Oh, sure, it would be tempting to suggest finding a continuation author to write actual novels. Certainly the idea appeals to me personally, since I could stand to have a regular supply of new Ellery Queen novels, one every six months for the rest of my life. And I imagine that a lot of my fellow GAD fans would love that to happen. The trouble is, the original Ellery Queen brand appealed to a wide range of regular readers, and the life-support activities implied by, say, bringing out a new Ellery Queen volume once a year for the next decade would not attract any readership beyond a cadre of middle-aged to elderly people (yes, like myself) who are aficionados of the Golden Age form and who know exactly what Ellery Queen stands for. And, frankly, we don’t focus enough buying power to make it worthwhile. It would almost be more sensible to just open up Ellery Queen to full-time house name status, like “Margaret Truman” or “Franklin W. Dixon”, and commission paperback original crime novels at the rate of three or four a year. The brand would be devalued but at least it would still bring in money.

Is that what I would do with the brand personally? Not really. One of the hallmarks of the Ellery Queen brand is a high degree of written literacy; the language, plots, and characters are sophisticated and urbane. Unfortunately today’s post-literate generation is unlikely to want to burden itself with the tedium of actually reading difficult books like that, even on an e-reader. I’d be looking for a way to leverage the brand into an extremely modern platform of some kind, probably as an on-line series, and I’d be looking to cast a very talented young actor to carry the weight of the role for a long time, along the lines of David Suchet. And I would insist that the continuation activities had three hallmarks. It doesn’t seem useful to reviving the brand to reboot it in a 21st-century way, by making Ellery Asian or female or an Asian female, or whatever. Sometimes that works, but I can’t think that would please anyone except those for whom Ellery Queen was a completely new character. So the first stricture would be, keep Ellery pretty much the way he is — single white New York male.  My second idea would be to fix Ellery Queen very firmly in the historical past. I think the 1930s would be most appropriate, but there are problems with this — I understand that Acorn have research that suggests that the period has to be “within living memory”, which is why so many 1920s/1930s brands have been updated to the 1950s and 1960s for recent television production.  If I couldn’t manage the 1930s, I’d fix him in the 1950s and do the rebranding as a period piece, just a different period. And the third stricture is that since Ellery Queen is now really associated principally with the publication of mystery short stories, that’s what I’d be building on. Sure, I’d like some novels. But I think it would be better for the brand to revive by using the short story form, if print is required.

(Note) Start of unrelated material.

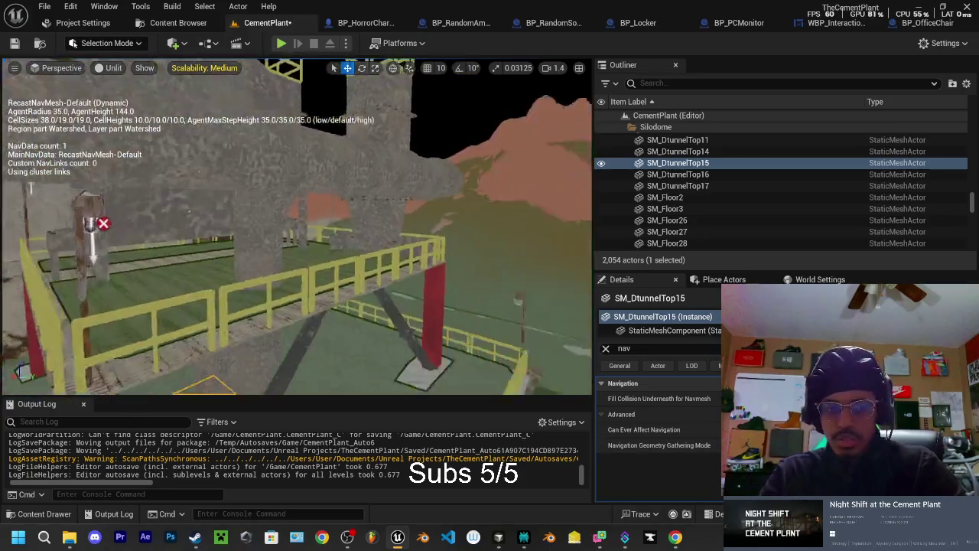
{"action": "key", "text": "s"}
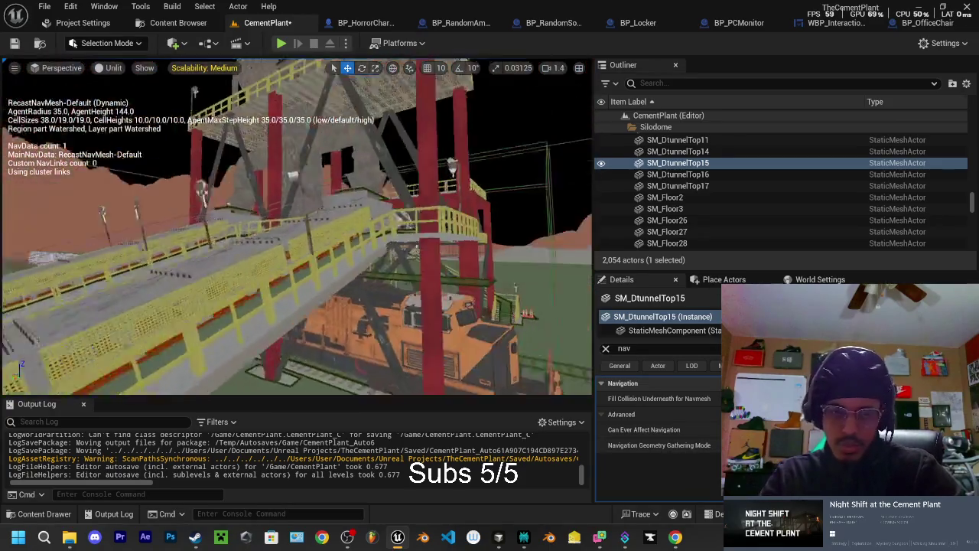
{"action": "key", "text": "w"}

And, of course, this is not my business, in the most literal sense. Don’t get me wrong, I love Ellery Queen and respect the EQ cousins’ great achievements with the character. I don’t want to see the brand die, but I also cannot see that it’s possible to keep the brand alive and preserve it in amber as a Golden Age relic. I have no idea why the current EQ heirs are not licensing continuation material; it’s almost too late, if it isn’t actually past the sell-by date, so perhaps they merely feel that it’s appropriate to let the brand die, out of respect for its former achievements. That’s fair and reasonable, as long as the heirs don’t need the money. If they do want to continue the brand, they have to get busy quickly.

What do you think? Is it time for Ellery Queen to sink into the dust of history, or would you like to see something happen to revive the character and the brand?